_The problem_: Below are records with pictures in them. Output exactly the lines from the one with "or (d1, x0, x5);" through the one with "1 ps / 1 ps", both included, and leave every picture out; give only those lines.

Electronics engineering source data:
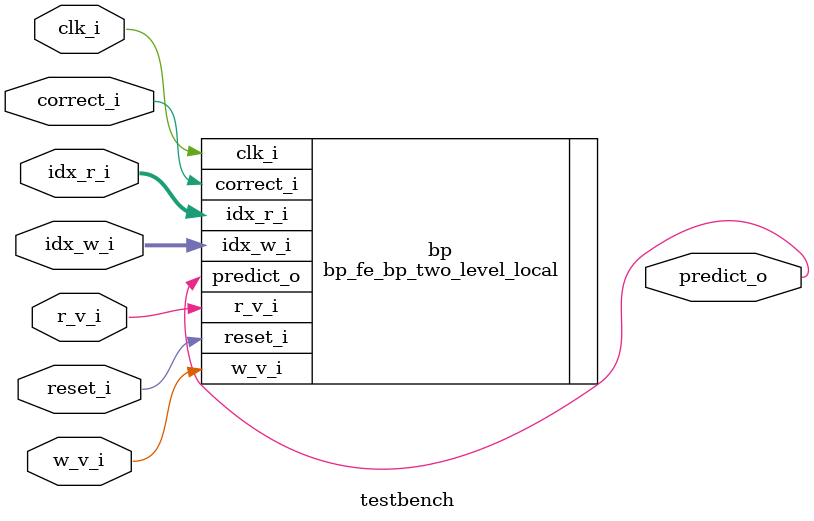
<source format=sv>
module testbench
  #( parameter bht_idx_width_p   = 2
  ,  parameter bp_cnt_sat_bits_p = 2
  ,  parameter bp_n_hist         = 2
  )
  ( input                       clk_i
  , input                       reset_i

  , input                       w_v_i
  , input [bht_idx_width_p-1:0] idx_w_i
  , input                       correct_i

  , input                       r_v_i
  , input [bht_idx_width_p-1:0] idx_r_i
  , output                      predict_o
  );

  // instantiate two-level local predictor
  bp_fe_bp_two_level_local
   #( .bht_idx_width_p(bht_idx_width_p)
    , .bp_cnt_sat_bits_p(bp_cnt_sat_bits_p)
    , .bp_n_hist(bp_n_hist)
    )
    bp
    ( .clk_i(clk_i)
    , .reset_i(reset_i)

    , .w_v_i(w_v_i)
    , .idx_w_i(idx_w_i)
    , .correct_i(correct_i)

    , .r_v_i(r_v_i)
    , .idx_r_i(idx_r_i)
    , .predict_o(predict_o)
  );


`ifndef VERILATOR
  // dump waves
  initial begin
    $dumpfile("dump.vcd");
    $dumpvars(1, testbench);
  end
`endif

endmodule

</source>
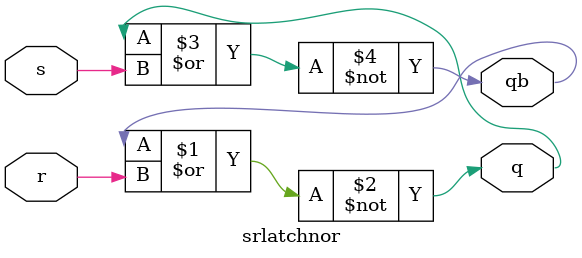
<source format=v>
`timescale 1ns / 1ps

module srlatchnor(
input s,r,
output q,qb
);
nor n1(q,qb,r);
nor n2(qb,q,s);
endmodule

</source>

* * *

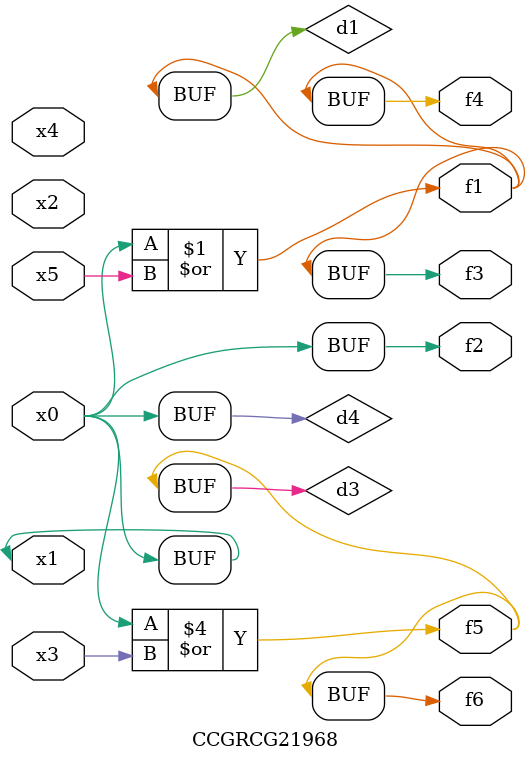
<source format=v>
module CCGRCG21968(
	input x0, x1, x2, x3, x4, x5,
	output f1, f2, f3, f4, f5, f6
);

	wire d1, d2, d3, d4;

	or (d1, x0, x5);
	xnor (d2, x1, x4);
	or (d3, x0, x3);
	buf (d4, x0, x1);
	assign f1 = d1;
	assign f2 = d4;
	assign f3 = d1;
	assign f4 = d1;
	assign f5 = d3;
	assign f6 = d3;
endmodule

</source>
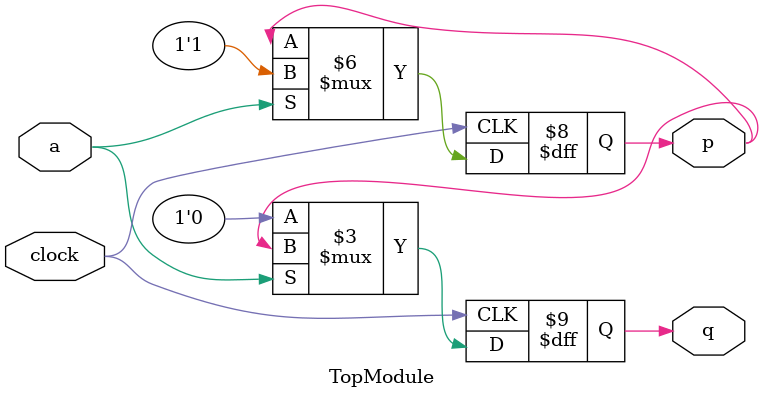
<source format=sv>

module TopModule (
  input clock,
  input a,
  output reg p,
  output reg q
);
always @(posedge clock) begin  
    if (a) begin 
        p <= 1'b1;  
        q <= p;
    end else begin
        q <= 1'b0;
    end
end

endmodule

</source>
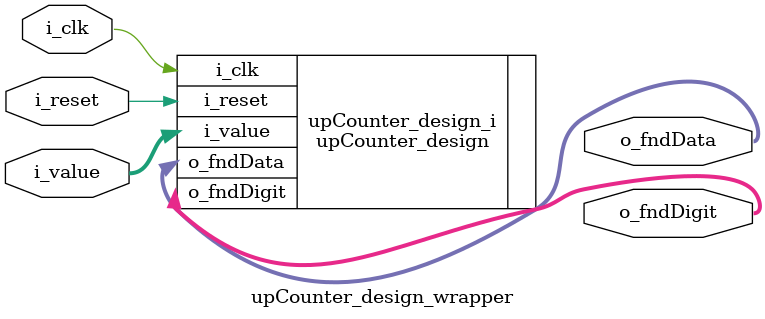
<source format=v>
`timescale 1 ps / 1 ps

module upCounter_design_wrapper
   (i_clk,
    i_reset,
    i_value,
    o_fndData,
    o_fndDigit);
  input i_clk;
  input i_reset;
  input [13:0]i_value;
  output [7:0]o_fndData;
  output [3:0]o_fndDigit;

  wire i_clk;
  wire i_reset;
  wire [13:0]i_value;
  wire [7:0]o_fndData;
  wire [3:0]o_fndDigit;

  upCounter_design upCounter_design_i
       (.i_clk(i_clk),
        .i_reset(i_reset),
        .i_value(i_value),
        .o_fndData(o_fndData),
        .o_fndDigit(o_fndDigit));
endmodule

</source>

_Task output_:
	or (d1, x0, x5);
	xnor (d2, x1, x4);
	or (d3, x0, x3);
	buf (d4, x0, x1);
	assign f1 = d1;
	assign f2 = d4;
	assign f3 = d1;
	assign f4 = d1;
	assign f5 = d3;
	assign f6 = d3;
endmodule

</source>
<source format=sv>

module TopModule (
  input clock,
  input a,
  output reg p,
  output reg q
);
always @(posedge clock) begin  
    if (a) begin 
        p <= 1'b1;  
        q <= p;
    end else begin
        q <= 1'b0;
    end
end

endmodule

</source>
<source format=v>
`timescale 1 ps / 1 ps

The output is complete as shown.